-- begin --
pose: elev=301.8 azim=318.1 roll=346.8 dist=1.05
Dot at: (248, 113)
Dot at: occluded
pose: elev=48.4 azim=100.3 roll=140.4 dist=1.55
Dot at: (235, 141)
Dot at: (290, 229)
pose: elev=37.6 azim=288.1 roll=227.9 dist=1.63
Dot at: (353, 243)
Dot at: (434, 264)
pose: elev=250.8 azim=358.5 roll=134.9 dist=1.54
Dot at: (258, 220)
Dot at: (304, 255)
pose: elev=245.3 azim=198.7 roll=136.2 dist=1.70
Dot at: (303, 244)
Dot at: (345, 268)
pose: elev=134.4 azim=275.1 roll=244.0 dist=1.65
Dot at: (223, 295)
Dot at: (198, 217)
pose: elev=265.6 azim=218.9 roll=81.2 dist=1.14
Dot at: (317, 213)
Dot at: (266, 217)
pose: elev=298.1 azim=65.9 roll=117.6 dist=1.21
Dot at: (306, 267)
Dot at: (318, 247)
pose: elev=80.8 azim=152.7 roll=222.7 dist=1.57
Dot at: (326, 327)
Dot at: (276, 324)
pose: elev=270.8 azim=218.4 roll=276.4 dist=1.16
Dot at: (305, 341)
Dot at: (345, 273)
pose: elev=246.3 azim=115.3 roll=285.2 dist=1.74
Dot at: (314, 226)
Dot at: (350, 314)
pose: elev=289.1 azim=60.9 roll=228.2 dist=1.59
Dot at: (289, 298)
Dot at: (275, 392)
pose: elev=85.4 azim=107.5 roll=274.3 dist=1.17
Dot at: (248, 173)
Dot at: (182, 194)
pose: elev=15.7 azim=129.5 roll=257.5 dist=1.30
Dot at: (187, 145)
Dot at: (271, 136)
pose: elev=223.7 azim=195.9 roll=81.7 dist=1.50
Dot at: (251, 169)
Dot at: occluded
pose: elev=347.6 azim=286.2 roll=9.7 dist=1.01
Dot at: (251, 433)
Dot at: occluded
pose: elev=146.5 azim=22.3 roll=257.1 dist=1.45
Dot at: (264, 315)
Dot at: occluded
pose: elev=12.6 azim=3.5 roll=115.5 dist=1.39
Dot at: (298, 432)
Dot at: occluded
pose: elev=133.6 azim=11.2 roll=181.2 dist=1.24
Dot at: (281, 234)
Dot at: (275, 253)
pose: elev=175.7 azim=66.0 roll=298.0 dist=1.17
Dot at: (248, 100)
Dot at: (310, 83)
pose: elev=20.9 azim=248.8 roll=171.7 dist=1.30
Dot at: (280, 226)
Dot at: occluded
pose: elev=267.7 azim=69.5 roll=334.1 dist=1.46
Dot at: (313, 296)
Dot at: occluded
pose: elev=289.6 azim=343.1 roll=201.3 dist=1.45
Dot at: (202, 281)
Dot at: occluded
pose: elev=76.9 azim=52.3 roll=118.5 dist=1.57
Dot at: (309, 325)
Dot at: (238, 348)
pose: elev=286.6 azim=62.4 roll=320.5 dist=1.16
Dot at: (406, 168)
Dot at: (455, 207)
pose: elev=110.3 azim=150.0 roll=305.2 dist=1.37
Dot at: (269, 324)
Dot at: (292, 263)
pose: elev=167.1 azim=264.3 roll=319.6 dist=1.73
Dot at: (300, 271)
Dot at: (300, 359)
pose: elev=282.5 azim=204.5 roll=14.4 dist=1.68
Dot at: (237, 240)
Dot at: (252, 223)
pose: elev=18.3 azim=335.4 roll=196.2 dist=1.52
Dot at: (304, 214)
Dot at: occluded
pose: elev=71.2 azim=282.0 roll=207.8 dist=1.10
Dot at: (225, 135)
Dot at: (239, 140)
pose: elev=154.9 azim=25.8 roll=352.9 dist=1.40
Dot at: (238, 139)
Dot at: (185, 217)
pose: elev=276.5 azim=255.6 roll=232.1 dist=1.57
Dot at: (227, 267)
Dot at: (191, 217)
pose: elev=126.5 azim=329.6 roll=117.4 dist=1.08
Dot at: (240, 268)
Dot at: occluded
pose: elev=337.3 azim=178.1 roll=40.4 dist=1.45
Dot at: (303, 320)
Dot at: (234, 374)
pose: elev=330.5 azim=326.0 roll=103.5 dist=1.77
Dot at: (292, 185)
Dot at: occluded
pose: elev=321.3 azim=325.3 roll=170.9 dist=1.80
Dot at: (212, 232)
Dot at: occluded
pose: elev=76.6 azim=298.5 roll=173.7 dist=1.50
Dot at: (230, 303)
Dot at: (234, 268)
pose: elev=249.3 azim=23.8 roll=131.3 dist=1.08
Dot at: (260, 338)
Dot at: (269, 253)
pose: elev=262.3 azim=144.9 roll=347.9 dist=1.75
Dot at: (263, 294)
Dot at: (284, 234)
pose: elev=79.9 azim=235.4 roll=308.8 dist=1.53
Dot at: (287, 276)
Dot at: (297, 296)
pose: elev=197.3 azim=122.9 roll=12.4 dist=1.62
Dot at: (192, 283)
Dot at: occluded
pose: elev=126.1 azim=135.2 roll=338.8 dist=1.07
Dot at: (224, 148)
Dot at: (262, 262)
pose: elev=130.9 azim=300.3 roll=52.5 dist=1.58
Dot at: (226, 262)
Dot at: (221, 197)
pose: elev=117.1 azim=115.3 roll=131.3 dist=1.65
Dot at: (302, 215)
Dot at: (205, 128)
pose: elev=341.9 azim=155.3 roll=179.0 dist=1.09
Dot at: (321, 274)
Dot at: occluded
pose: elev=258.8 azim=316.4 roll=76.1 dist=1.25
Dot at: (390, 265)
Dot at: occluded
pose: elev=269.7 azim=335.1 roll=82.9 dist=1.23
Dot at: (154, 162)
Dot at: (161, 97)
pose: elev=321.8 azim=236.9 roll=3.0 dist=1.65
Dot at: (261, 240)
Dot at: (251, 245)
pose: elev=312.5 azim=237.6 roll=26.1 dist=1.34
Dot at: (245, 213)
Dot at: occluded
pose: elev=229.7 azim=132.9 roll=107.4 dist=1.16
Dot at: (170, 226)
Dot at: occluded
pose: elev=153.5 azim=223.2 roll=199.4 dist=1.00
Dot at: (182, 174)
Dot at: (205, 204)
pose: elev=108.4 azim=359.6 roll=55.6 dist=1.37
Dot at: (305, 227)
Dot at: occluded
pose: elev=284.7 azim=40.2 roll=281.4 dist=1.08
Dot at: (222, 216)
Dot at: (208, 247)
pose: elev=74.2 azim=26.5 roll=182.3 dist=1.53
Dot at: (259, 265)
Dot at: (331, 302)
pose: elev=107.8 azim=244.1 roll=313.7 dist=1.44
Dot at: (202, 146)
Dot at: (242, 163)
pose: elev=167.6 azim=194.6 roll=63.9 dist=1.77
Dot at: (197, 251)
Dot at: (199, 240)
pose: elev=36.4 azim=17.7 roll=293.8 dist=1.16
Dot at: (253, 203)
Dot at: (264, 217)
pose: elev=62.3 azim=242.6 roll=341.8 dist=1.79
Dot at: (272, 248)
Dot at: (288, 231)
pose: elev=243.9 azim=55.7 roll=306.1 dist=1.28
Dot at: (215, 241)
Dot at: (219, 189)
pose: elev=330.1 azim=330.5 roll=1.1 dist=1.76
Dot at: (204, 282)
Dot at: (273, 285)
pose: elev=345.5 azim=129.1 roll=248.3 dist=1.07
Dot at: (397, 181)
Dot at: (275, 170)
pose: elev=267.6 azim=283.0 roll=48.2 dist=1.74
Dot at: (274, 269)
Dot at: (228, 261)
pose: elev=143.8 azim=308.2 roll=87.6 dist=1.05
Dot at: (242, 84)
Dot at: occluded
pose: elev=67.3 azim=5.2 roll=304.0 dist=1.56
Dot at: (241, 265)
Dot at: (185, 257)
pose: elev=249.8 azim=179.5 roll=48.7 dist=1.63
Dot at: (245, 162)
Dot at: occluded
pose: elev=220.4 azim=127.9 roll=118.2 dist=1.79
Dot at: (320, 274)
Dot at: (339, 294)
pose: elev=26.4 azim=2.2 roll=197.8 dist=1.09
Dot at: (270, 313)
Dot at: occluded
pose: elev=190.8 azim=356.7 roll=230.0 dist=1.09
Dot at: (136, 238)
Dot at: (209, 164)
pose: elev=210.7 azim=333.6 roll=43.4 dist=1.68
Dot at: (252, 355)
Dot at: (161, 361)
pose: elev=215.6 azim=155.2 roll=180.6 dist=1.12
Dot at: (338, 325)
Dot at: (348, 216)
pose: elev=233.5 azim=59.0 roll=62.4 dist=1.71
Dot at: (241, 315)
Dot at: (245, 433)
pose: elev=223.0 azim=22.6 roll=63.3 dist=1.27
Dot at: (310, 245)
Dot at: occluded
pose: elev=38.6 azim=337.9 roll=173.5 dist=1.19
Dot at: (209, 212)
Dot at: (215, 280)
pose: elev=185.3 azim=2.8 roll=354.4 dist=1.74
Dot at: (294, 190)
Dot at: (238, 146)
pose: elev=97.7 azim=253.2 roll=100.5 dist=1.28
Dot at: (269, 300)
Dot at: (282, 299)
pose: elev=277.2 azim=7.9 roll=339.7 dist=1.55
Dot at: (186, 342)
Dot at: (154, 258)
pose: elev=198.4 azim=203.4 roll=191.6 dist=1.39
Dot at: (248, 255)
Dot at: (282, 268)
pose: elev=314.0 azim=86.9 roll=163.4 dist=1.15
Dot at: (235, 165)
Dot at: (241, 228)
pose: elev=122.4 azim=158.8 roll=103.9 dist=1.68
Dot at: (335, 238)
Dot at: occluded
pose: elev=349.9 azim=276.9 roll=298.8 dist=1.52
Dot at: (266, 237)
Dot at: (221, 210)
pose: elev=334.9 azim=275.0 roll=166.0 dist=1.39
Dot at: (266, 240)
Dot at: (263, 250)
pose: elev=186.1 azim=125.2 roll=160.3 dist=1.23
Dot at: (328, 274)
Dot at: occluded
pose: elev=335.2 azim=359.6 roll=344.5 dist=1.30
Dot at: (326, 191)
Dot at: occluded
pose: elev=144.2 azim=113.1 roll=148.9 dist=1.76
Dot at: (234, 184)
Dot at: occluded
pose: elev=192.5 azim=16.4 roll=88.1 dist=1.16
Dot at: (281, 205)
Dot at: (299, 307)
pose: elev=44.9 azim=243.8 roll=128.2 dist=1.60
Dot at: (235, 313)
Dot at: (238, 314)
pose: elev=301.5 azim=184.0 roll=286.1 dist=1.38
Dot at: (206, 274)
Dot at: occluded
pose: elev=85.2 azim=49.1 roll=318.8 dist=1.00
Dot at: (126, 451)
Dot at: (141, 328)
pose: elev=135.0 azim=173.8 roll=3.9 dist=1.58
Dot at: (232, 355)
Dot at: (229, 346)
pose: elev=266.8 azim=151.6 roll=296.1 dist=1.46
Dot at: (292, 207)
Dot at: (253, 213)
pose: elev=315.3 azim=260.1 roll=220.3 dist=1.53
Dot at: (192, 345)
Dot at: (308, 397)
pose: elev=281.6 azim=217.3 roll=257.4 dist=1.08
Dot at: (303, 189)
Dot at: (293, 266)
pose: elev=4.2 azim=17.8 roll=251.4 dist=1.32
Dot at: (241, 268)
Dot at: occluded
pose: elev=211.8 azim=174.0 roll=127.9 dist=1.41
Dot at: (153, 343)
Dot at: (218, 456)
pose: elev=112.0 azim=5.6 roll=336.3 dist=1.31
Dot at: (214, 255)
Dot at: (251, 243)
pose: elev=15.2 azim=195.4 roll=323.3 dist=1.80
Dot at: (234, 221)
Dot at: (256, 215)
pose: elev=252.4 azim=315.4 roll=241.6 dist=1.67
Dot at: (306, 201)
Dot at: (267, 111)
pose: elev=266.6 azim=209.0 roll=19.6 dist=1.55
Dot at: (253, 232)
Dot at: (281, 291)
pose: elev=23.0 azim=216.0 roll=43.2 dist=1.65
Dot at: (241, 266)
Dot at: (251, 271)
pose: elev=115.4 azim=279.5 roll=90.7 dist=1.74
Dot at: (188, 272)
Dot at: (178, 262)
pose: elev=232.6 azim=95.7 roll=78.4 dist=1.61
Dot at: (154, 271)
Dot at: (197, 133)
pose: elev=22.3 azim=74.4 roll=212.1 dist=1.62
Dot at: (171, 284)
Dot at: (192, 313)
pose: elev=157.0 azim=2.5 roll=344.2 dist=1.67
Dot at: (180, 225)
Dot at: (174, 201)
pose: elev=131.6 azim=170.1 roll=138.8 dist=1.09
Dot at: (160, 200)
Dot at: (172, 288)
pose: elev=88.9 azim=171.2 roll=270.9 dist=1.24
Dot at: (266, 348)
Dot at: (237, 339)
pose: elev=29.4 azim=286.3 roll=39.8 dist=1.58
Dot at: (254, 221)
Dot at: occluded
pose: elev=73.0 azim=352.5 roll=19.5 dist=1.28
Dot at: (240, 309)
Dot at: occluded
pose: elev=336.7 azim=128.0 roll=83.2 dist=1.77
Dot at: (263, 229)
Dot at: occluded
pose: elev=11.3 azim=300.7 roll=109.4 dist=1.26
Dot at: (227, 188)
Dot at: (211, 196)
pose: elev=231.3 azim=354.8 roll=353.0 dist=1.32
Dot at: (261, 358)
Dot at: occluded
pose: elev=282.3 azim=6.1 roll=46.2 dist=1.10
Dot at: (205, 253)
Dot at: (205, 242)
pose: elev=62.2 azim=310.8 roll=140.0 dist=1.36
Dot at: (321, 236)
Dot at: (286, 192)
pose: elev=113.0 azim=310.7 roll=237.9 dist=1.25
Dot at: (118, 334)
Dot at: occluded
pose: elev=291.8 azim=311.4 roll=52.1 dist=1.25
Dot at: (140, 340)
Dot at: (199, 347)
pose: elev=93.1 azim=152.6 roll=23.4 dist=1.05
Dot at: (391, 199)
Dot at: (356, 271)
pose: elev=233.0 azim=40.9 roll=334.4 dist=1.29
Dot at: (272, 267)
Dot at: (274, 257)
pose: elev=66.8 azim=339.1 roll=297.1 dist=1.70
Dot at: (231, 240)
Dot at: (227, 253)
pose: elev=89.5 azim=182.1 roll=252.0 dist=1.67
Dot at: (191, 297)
-- end --
What is asked: Reproduce the records above verbatim, from their first line through the line containing "Dot at: (290, 229)", including both of those lines.

Completed task:
pose: elev=301.8 azim=318.1 roll=346.8 dist=1.05
Dot at: (248, 113)
Dot at: occluded
pose: elev=48.4 azim=100.3 roll=140.4 dist=1.55
Dot at: (235, 141)
Dot at: (290, 229)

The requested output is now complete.